# [INSTRUCTIONS FOR THE TASK]
Would you copy all lines in the data that contain the word "stronza"?

# [Saved data entries]
┌────────

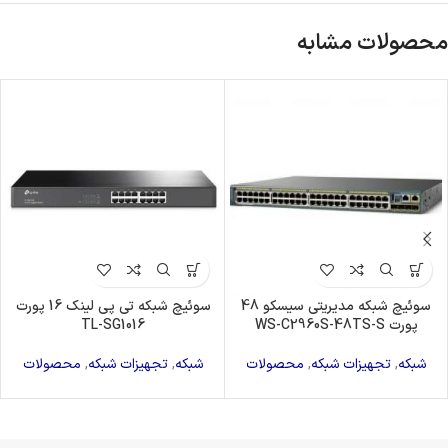
محصولات مشابه
سوئیچ شبکه مدیریتی سیسکو 48
سوئیچ شبکه تی پی لینک 16 پورت
پورت WS-C2960S-48TS-S
TL-SG1016
شبکه
,
تجهیزات شبکه
,
محصولات
شبکه
,
تجهیزات شبکه
,
محصولات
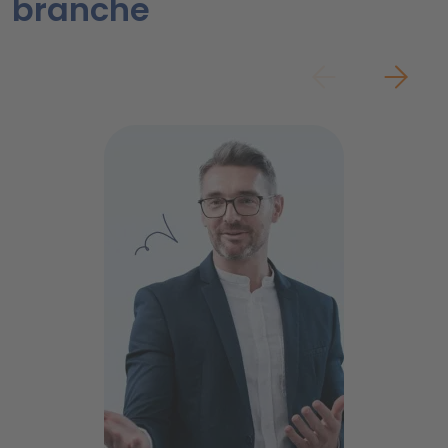
branche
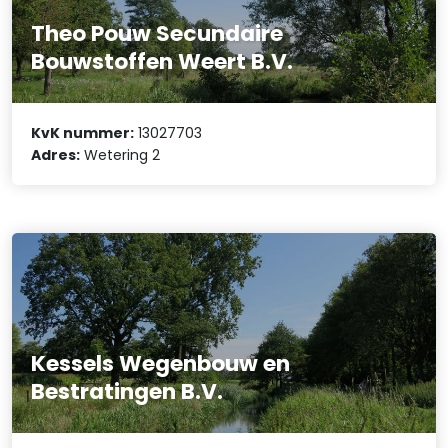
Theo Pouw Secundaire
Bouwstoffen Weert B.V.
KvK nummer:
13027703
Adres:
Wetering 2
Kessels Wegenbouw en
Bestratingen B.V.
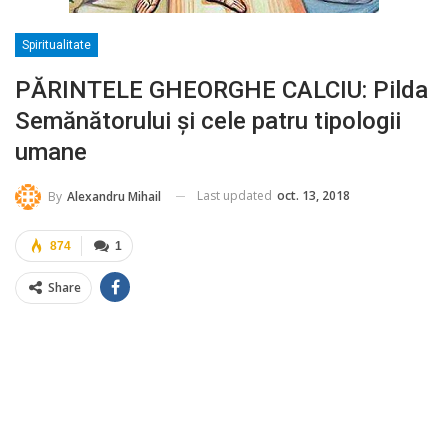
Spiritualitate
PĂRINTELE GHEORGHE CALCIU: Pilda
Semănătorului și cele patru tipologii
umane
Last updated
oct. 13, 2018
By
Alexandru Mihail
874
1
Share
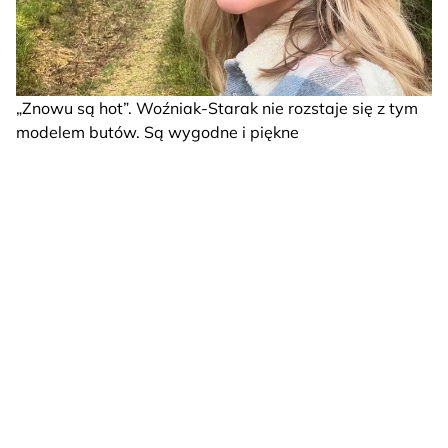
„Znowu są hot”. Woźniak-Starak nie rozstaje się z tym
modelem butów. Są wygodne i piękne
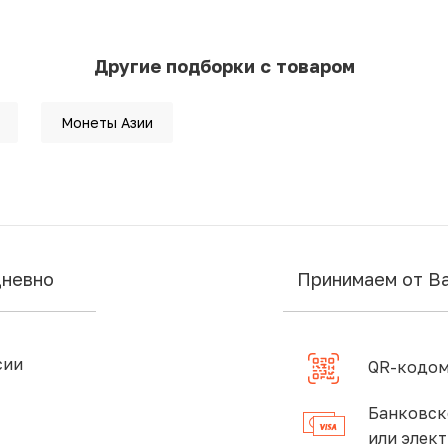
Другие подборки с товаром
Монеты Азии
дневно
Принимаем от В
сии
QR-кодом
Банковск
или элек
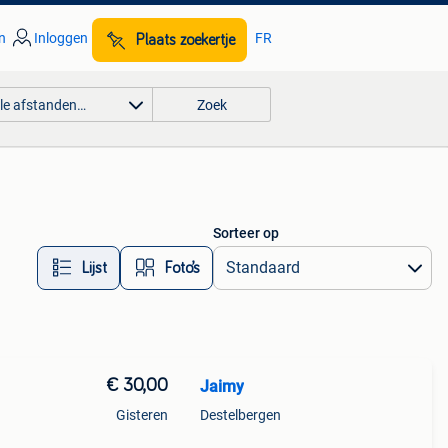
n
Inloggen
FR
Plaats zoekertje
lle afstanden…
Zoek
Sorteer op
Lijst
Foto’s
€ 30,00
Jaimy
Gisteren
Destelbergen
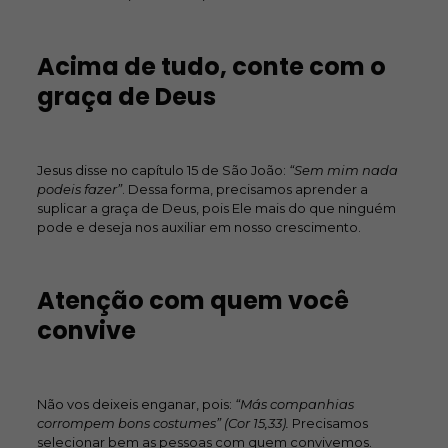
Acima de tudo, conte com o
graça de Deus
Jesus disse no capítulo 15 de São João:
“Sem mim nada
podeis fazer”
. Dessa forma, precisamos aprender a
suplicar a graça de Deus, pois Ele mais do que ninguém
pode e deseja nos auxiliar em nosso crescimento.
Atenção com quem você
convive
Não vos deixeis enganar, pois:
“Más companhias
corrompem bons costumes” (Cor 15,33).
Precisamos
selecionar bem as pessoas com quem convivemos.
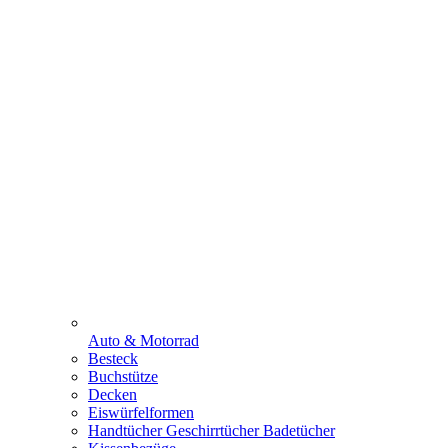
Auto & Motorrad
Besteck
Buchstütze
Decken
Eiswürfelformen
Handtücher Geschirrtücher Badetücher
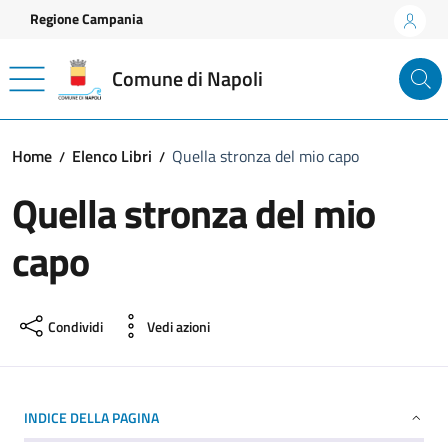
Vai ai contenuti
Vai al footer
Regione Campania
Comune di Napoli
Home
Elenco Libri
Quella stronza del mio capo
Quella stronza del mio
capo
Condividi
Vedi azioni
INDICE DELLA PAGINA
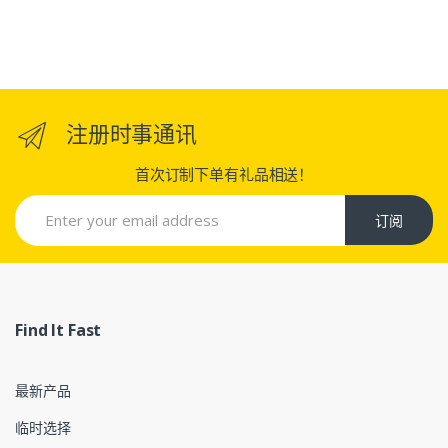
注册时事通讯
首次订制下单有礼品相送！
订阅
Find It Fast
最新产品
临时选择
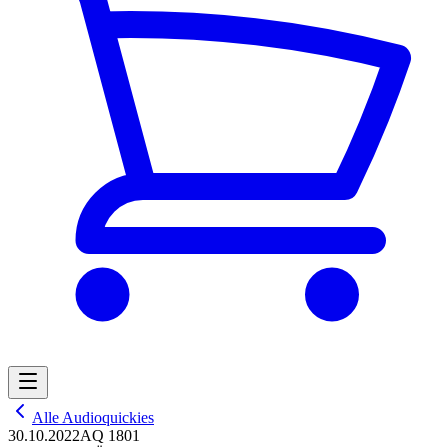
Alle Audioquickies
30.10.2022
AQ 1801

└────────

# [WRITTEN RESPONSE]
Quella stronza del mio capo
Quella stronza del mio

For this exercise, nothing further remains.